Psychological dependency, on the other hand, occurs when a drug has been used habitually and the mind has become emotionally reliant on its effects, either to elicit pleasure or relieve pain, and does not feel capable of functioning without it. Its absence produces intense cravings, which are often brought or magnified by stress. A dependent person may have either aspects of dependency, but often has both. The mechanisms by which different substances activate the reward system vary among drug classes.
For instance, narcotics, such as morphine and methadone work by mimicking endorphins- chemicals produced naturally by the body- or by disabling the neurons that normally inhibit the release of dopamine. These substances are sometimes called “downers” and they facilitate relaxation and pain relief.
Stimulants, such as amphetamines, nicotine and cocaine, increase dopamine signaling, either by directly stimulating its release, or by blocking its absorption. These substances are sometimes called “uppers” as they typically cause heightened alertness and energy. They cause a pleasant feeling in the head, known as a high. This high wears off leaving the user feeling depressed.

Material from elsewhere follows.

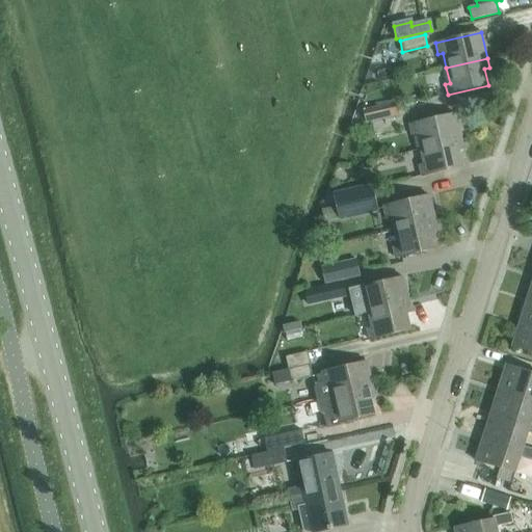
[(395,103),(373,108),(376,122),(393,117),(398,116),(395,103)]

The most common drug addictions are to legal substances, such as alcohol, nicotine, in form of tobacco, particularly cigarettes, and caffeine, in the form of tea coffee and caffeinated sodas.
We’ve come to regard prescription drug addiction as an illness, expecting the sober ones to support the addicts, clean up their messes and be supportive and uplifting at the same time. Unfortunately, this kind of attitude is denial of the problem. If our sober loved ones follow this thinking, they are actually enabling us to continue in this self-destructive behavior. What causes addiction is a sense that something is missing from our lives…a need for something more. This emptiness drives us to abuse substances to try to fill the void, but, since they only dull the feeling of emptiness, we grow more deeply addicted with every dose.

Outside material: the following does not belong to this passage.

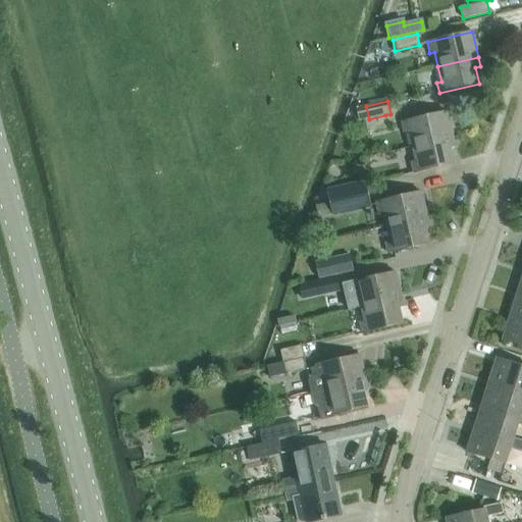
[(412,147),(453,137),(447,111),(402,122),(404,133),(409,132),(412,147)]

With most prescription drug addictions, it is necessary to clinically withdraw the addict from the physical addiction.
If you suspect you’re addicted to a prescription drug always seek the help of a licensed physician before quitting. Once the physical danger is past, it is not good to continue on the new drug therapy…for obvious reasons. Someone who has an addictive nature can become addicted to the treatment. There are many who believe that psychological therapy or drug therapy, or both, will cure any addiction.
This is not the case. Neither drugs nor psychology do anything to get at the true cause of addiction…the sense of emptiness. A psychologist can teach you all about self-esteem, but if they could actually raise someone’s self-esteem, you’d think there wouldn’t be as many psychologists killing themselves. This doesn’t mean the situation is hopeless. If you’re serious about getting help for your problem, there is a cure.
One of many recovery methods is the 12 step recovery program, with prominent examples including Alcoholics Anonymous and Narcotics Anonymous. They are commonly known and used for a variety of addictions for the individual addicted and the family of the individual.
Rehab centers frequently offer a residential treatment program for the seriously addicted in order to isolate the patient from drugs and interactions with other users and dealers. Outpatient clinics usually offer a combination of individual counseling and group counseling. Frequently a physician or psychiatrist will assist with prescriptions to assist with the side effects of the addiction.
If you feel like you are addicted to some drug your physician has prescribed for your back injury, make sure that you avoid hurting you loved ones and you will go and seek for help. There are a lot of specialized centers which can help you.